# Work to be completed
Your reply should be a single number, the count of lines in the records that contain the string "ankle".

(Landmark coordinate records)

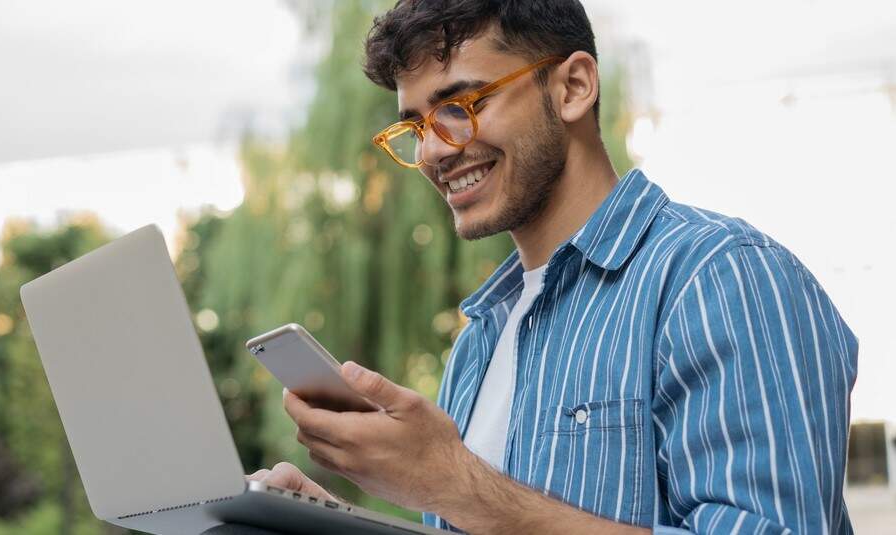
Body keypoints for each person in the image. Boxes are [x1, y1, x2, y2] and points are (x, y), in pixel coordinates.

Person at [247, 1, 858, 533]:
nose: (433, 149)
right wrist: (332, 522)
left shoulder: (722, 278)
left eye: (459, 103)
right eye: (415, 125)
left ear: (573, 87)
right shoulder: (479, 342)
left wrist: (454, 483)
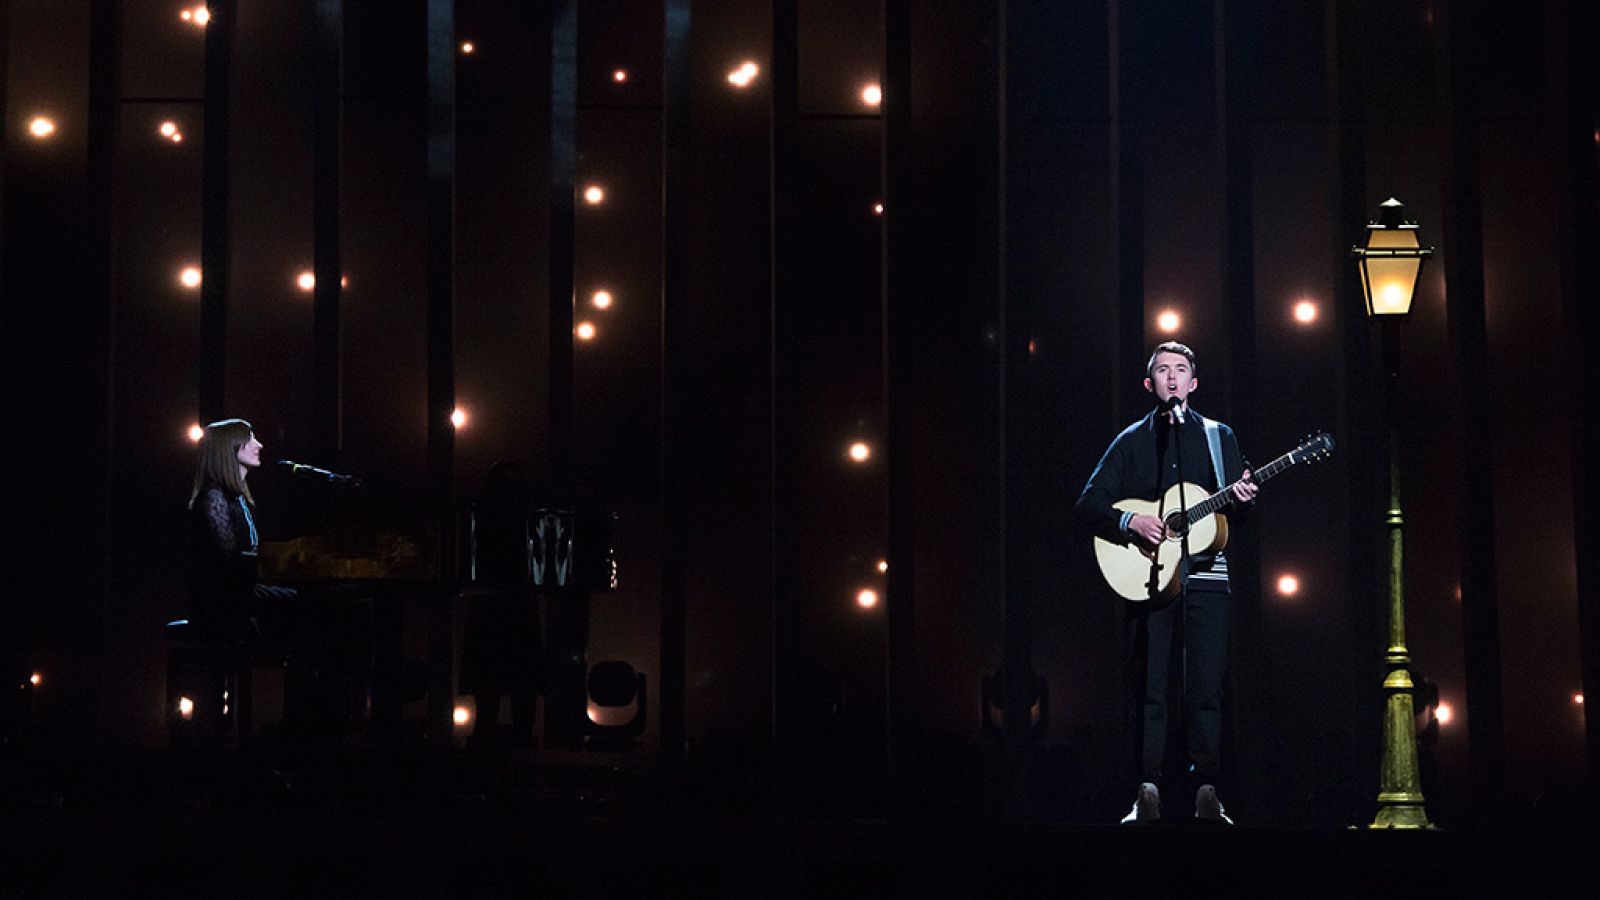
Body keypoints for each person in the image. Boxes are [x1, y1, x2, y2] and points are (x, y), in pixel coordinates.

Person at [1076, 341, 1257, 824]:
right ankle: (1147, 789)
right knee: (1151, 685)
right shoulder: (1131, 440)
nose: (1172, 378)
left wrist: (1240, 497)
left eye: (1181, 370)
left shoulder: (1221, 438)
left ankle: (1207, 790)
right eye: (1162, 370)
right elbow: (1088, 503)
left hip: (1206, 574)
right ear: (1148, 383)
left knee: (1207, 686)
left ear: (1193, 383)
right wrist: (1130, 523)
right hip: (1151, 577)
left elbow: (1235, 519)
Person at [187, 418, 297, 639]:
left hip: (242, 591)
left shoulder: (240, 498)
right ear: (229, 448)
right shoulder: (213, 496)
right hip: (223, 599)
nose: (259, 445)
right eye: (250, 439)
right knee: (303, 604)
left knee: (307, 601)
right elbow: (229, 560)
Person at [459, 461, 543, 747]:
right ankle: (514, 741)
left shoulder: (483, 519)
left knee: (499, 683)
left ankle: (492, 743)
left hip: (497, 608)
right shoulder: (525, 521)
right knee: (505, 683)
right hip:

# Completed exercise
4